Para uma empresa que gasta em infraestrutura de IA à escala do orçamento de um país pequeno, fabricar o seu próprio silício é menos um projeto de investigação do que uma decisão de custo. O memorando apresenta o Iris como uma forma de continuar a aumentar a computação sem que cada gigawatt adicional vá direto para as margens da Nvidia. É esse enquadramento, e não o chip em si, a história para quem está fora da Meta.

O que o Iris é realmente

O Iris é a mais recente geração da linha MTIA da Meta, o Meta Training and Inference Accelerator, desenhado com a Broadcom como parceira de silício e fabricado pela TSMC em Taiwan. É um acelerador para as cargas de IA por trás do Facebook e do Instagram, orientado para a inferência e o treino em grande escala e não para o mercado aberto; a Meta vai executá-lo nos seus próprios centros de dados, não o vai vender.

O contexto é a capacidade. A Meta planeia implementar cerca de 7 gigawatts de potência de computação em 2026 e duplicá-la para cerca de 14 no final de 2027, com uma despesa em infraestrutura de IA que este ano poderia atingir a ordem dos 145 mil milhões de dólares. O Iris é uma peça dessa construção, a par dos chips da Nvidia e da AMD que a Meta continua a comprar em quantidades enormes.
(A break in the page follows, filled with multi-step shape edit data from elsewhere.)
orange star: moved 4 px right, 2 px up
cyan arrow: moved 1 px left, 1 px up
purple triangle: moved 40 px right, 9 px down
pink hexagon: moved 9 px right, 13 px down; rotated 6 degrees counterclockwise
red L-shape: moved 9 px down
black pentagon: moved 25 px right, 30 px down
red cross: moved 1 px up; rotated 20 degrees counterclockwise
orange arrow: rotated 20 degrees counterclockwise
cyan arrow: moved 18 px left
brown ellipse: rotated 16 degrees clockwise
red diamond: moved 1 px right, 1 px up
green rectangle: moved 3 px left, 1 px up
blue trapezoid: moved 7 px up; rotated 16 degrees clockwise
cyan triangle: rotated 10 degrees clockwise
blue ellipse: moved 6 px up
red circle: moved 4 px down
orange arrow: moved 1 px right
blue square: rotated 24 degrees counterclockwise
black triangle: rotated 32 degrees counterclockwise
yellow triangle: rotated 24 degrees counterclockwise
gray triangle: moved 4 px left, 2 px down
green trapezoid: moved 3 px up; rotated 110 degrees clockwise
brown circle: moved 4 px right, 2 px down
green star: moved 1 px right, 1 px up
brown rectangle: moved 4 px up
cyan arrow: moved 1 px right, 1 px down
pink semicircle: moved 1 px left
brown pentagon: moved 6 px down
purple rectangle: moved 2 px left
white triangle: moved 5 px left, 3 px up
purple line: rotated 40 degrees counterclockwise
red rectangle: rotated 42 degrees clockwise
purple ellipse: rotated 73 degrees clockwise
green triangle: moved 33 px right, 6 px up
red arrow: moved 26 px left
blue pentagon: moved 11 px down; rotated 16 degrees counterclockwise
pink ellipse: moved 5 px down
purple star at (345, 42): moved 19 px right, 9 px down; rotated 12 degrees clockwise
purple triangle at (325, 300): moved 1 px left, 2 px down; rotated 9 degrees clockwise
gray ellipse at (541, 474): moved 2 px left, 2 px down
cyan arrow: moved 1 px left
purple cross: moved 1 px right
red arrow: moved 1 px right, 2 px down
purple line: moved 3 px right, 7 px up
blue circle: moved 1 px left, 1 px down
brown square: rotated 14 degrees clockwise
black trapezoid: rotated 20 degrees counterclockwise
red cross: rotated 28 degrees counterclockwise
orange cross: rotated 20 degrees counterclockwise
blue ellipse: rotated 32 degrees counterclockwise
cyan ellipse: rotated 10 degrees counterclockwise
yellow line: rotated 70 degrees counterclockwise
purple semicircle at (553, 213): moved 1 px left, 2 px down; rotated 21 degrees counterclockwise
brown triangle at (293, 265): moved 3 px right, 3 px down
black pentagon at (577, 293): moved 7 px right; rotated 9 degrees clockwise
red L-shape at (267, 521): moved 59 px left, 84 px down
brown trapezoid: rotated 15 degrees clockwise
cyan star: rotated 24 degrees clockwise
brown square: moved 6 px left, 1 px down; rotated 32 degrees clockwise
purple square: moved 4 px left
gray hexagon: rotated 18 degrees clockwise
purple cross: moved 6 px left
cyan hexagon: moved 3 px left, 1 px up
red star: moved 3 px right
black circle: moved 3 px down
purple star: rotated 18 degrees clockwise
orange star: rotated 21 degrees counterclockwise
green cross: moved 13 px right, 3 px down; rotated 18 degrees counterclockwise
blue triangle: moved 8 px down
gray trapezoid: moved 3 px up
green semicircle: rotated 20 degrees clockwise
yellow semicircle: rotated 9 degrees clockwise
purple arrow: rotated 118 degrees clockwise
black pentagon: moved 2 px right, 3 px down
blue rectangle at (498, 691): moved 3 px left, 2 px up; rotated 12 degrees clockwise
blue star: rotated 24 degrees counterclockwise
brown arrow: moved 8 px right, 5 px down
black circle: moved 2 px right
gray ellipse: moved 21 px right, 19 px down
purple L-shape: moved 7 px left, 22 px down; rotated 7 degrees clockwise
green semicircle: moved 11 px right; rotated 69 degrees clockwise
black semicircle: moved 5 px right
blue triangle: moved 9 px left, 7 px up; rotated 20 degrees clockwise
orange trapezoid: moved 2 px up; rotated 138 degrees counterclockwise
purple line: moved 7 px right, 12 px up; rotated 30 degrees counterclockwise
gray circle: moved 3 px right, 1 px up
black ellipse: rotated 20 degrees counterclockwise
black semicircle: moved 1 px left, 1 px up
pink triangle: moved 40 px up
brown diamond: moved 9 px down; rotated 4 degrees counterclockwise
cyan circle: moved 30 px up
Porque construir em casa agora

A pressão tem um nome. Os analistas do Morgan Stanley começaram a chamar chipflação à escalada dos custos do hardware de IA, e os maiores compradores são os que mais têm a ganhar ao contorná-la. Um chip que a Meta possui de ponta a ponta retira uma margem de fornecedor da rubrica mais cara do seu orçamento, e a 14 gigawatts até uns poucos por cento por acelerador são dinheiro a sério.

O Iris não está sozinho. A Meta fechou acordos de fornecimento de longo prazo para as peças que não consegue fabricar, memória da Samsung, armazenamento flash da Sandisk, equipamento de fibra ótica da Sumitomo, de modo que o seu próprio acelerador é uma peça de um esforço mais amplo para controlar custo e disponibilidade em toda a pilha. O objetivo não é a independência de um único fornecedor, mas alavancagem sobre todos eles.

O que não significa

Não significa que a Meta esteja a deixar a Nvidia. A empresa diz de forma explícita que o Iris complementa as suas GPU em vez de as substituir, e a Meta continua a ser um dos maiores clientes da Nvidia. Um acelerador próprio reduz a exposição da Meta aos preços dos chips na margem; não lhe põe fim, e ler isto como uma rutura confunde uma cobertura com um divórcio.

O ponto mais profundo é quem pode jogar este jogo. Desenhar, finalizar e colocar em campo um acelerador de produção custa milhares de milhões e demora anos, algo que só alguns hiperescaladores conseguem absorver. À medida que a chipflação empurra os custos do hardware para cima, os gigantes amortecem-na com o seu próprio silício enquanto todos os que alugam GPU pagam o preço integral de mercado. O fosso entre os dois alarga-se, e a Meta acabou de o aumentar.

O que fazer com isto

Se compra ou aluga computação de IA, não espere que as poupanças da Meta cheguem à sua fatura. Planeie a capacidade pelo preço das GPU alugadas, fixe as condições que conseguir em compromissos plurianuais, e trate as poupanças de chip próprio de qualquer hiperescalador como a vantagem dele, não como um desconto que lhe vai chegar. A leitura honesta é que a computação fica mais barata para poucos e continua cara para muitos.

A frase que se reencaminha para uma administração é que a Meta fabrica o seu próprio chip de IA para pôr um teto nos seus custos de computação, algo que a maioria das empresas não consegue copiar. Faça o orçamento como quem aluga GPU, não como fabricante de chips, e desenhe os seus planos de IA em torno de capacidade que consiga realmente garantir a um preço previsível. O Iris é a alavanca de custo da Meta, não a sua.